John Travolta has had to fight for public approval, achieving "comeback" status on a number of occasions. Photo / Getty Images
After 44 years in the business, you'd think John Travolta would have earned some appreciation.
On paper he has done it all. He's a fantastic actor with a diverse career, and despite a few flops, he has enough Face/Offs and Greases, Saturday Night Fevers, Get Shortys and Pulp Fictions to deserve some respect.
But for a man who should be enjoying titanship of laudation, accolades and standing ovations like one Leonardo "the Humanitarian" Dicaprio, Travolta has really received the short end of the stick in the court of public opinion.
On a good day he is mocked and derided, accused of feuding with other famous Scientologist friends.
On a bad day rumours circulate of dangerous sexual escapades; decades of concealing his sexuality and allegations he sexually assaulted two masseuses in late night spas (which he denied and were investigated but later closed by police): behaviour that is more Vincent Vega from Pulp Fiction than it is Danny from Grease.
In 2017, a police report surfaced of a harassment charge filed against Travolta by a 21-year-old male spa employee in February 2000. Travolta had booked a deep tissue massage after midnight at the LaQuinta Hotel in Palm Springs in California.
The spa employee accused Travolta of repeatedly removing his towel and exposing his buttocks, inviting him into the steam room so he wouldn't be alone, telling the masseuse he was attractive and he was "excited" and dropping his own towel while standing.

□ □ □ □ □

JOB: Using the article on John Travolta, explain in one to three sentences why, on paper, he should have earned respect.

THE DATA:
□ □ □ □ □

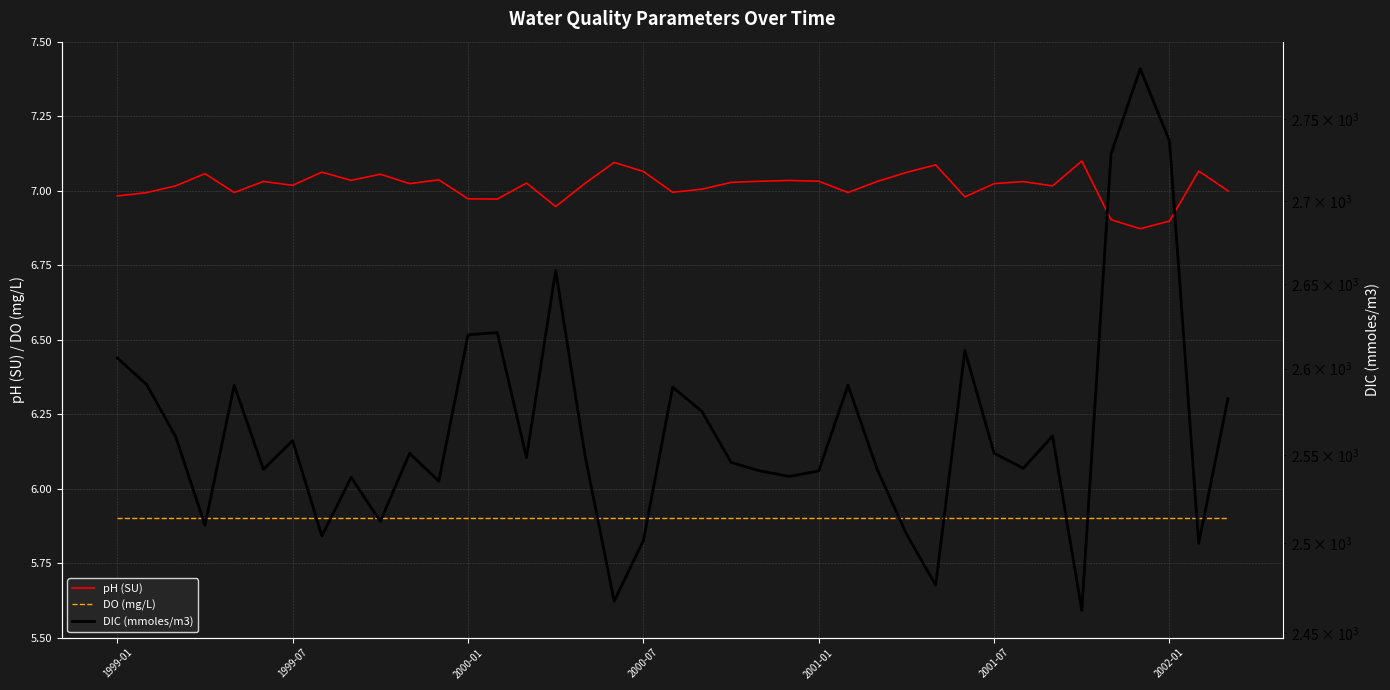

What is the difference between the maximum and second lowest values in the DIC (mmoles/m3) series?

314.0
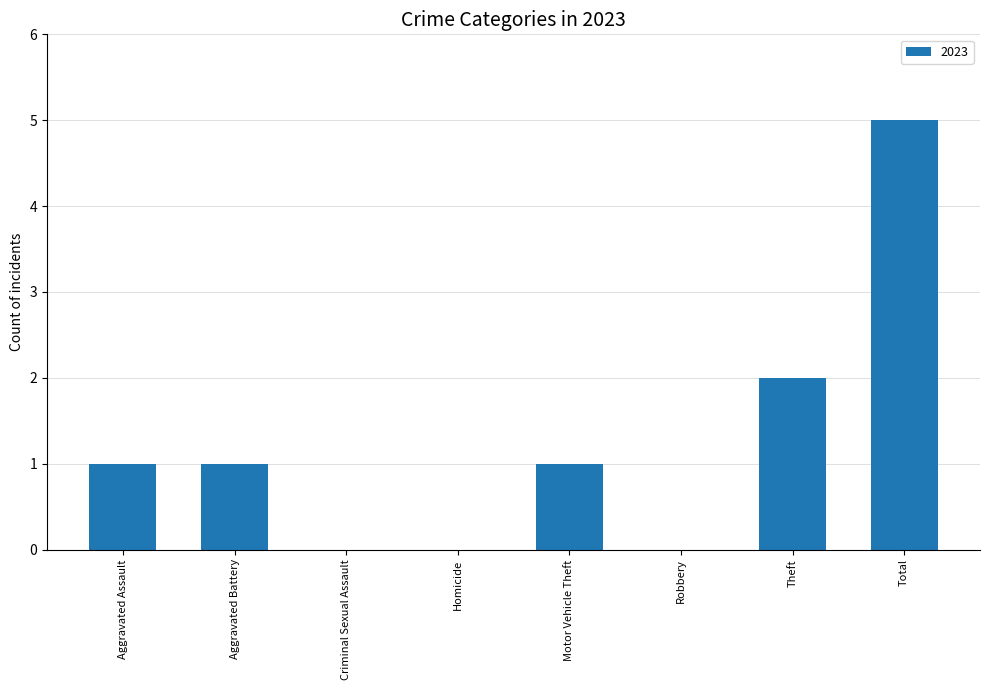

What is the ratio of the value at Motor Vehicle Theft to the value at Aggravated Battery?

1.0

□ □ □ □ □

EXERCISE RESULT: On paper he has done it all: after 44 years in the business, he is a fantastic actor with a diverse career. Despite a few flops, he has enough hits such as Face/Off, Grease, Saturday Night Fever, Get Shorty and Pulp Fiction to deserve some respect.